Biar dapat bergerak bersama-sama.”
Tepat
pada tanggal 1 Juni 2014, relawan Tarètan Ngoḍâ Jokowi dideklrasikan. Deklarasi
relawan Tarètan Ngoḍâ Jokowi ini berlangsung secara sederhana. Setalah
pembukaan, sambutan, dan pernyataan deklarasi, para relawan yang terdiri atas
pemuda, mahasiswa, dan siswa berdiskusi tentang kenapa dan bagaimana mendukung
Jokowi. Deklarasi ini berlangsung di rumah bekas Balai Desa Karang Anyar.
Meski
deklarasinya sederhana dan singkat, perjuangan anak-anak muda Tarètan Ngoḍâ
Jokowi ini gigih dan unik. Mereka dengan swadaya membuat gardu relawan Jokowi
di tepi jalan Desa Karang Anyar. Di gardu relawan ini, saban pagi dan sore
mereka memperdengarkan lagu-lagu tentang Jokowi dan membagikan selebaran yang
berisi visi-misi Jokowi.
Selain
di gardu relawan, mereka juga mengetuk setiap pintu masyarakat untuk
memperkenalkan program Kartu Indonesia Sehat (KIS) dan Kartu Indonesia Pintar
(KIP).

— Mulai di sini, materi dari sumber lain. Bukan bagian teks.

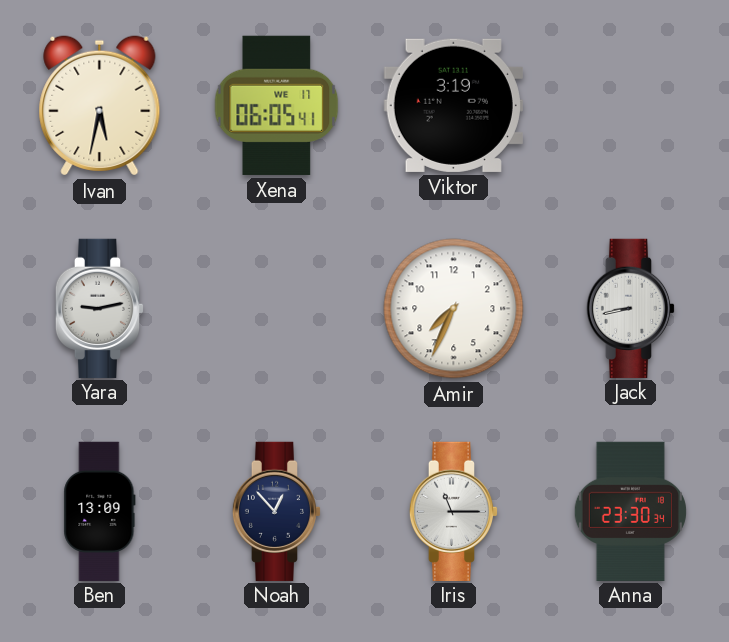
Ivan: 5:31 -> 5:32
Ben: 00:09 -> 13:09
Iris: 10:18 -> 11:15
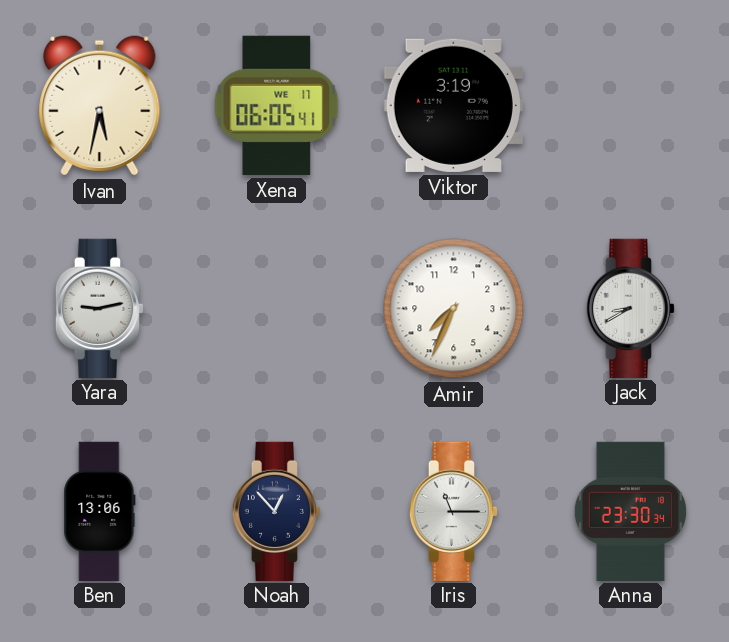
Jack: 8:43 -> 8:40
Ben: 13:09 -> 13:06
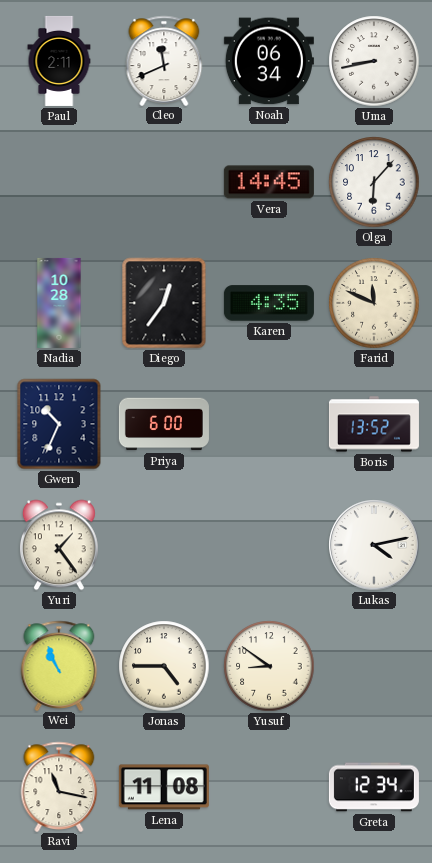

Mereka yakin, kedua kartu ini menjadi senjata sakti untuk meyakinkan
masyarakat Desa Karang Anyar dan Pinggir Papas untuk memilih Jokowi.
Anwar,
ketua relawan ini punya pengalaman unik ketika memperkenalkan kartu KIS dan KIP
ini. Ketika mendatangi sebuah pintu, Anwar disambut dengan senyum sumringah.
Sambutan ini tambah hangat ketika Anwar menjelaskan secara panjang-lebar
tentang KIS dan KIP. Si tuan rumah pun bergairah untuk menanyakan secara detail
tentang fungsi KIS dan KIP. Terutama dibandingkan dengan program pemerintah
yang ada. Ketika penjelasan dirasa cukup ,
Anwar pun mohon diri. Dengan raut datar, si tuan rumah bertanya: tidak ada cairannya? “Wah, kalau cairan relawan
tidak punya. Kami mendukung Jokowi bukan karena cairannya,” Anwar sedikit
tersengat, lalu ngakak. Si tuan rumah
pun tertawa sambil menyodorkan kembali kartu KIP dan KIS. “Kalau kartu di sini
banyak, War. Bawa saja. Berikan ke yang lain.”
Relawan
Tarètan Ngoḍâ Jokowi ini juga menyewa rumah bekas balai desa yang dipakai
deklarasi untuk “base-camp”. Di base-camp inilah, mereka berkumpul dan
melakukan aktivitas memperkenalkan Jokowi. Di base-camp yang terletak di Dusun Palebunan ini, mereka mengumpulkan
ibu-ibu untuk memperkenalkan visi-misi Jokowi. Di base-camp ini, mereka mengajak anak-anak muda untuk “nonton” bareng
dan diskusi tentang visi-misi Jokowi (seusai pilpres, base-camp ini dirintis menjadi perpustakaan desa dengan nama “Romah
Sangkol”).
Mendekati
hari–H pencoblosan, relawan muda ini sedikit panik. Pasalnya beberapa ketua RT
di Desa Karang Anyar dikumpulkan oleh salah satu tim sukses nomor satu. Mereka
panik, takut Jokowi akan kalah di desa mereka. Mereka pun berembuk, langkah apa
yang akan mereka ambil untuk tetap menyolidkan orang-orang yang telah
menyatakan ‘iya’ pada mereka. Mereka takut, kalau ketua RT yang dikondisikan
ini akan menekan masyarakat untuk memilih nomor satu. Mereka pun bersepakat
untuk menyebarkan 9 program nyata Jokowi via sms.
Kerja
keras relawan Tarètan Ngoḍâ Jokowi ini terbayar lunas. Di dua desa tempat
mereka menggalang dukungan, Jokowi unggul di 14 TPS dari 19 yang ada. 10 TPS di
Pinggir Papas dan 4 TPS di Karang Anyar. Rasa “panik” yang sempat mereka
rasakan semakin sirna ketika tim kampanye nasional Jokowi-JK, Zuhairi Misrawi,
berkunjung ke Romah Sangkol. Zuhairi berkunjung dalam rangka serap aspirasi
dengan petani garam Desa Karang Anyar dan Pinggir Papas.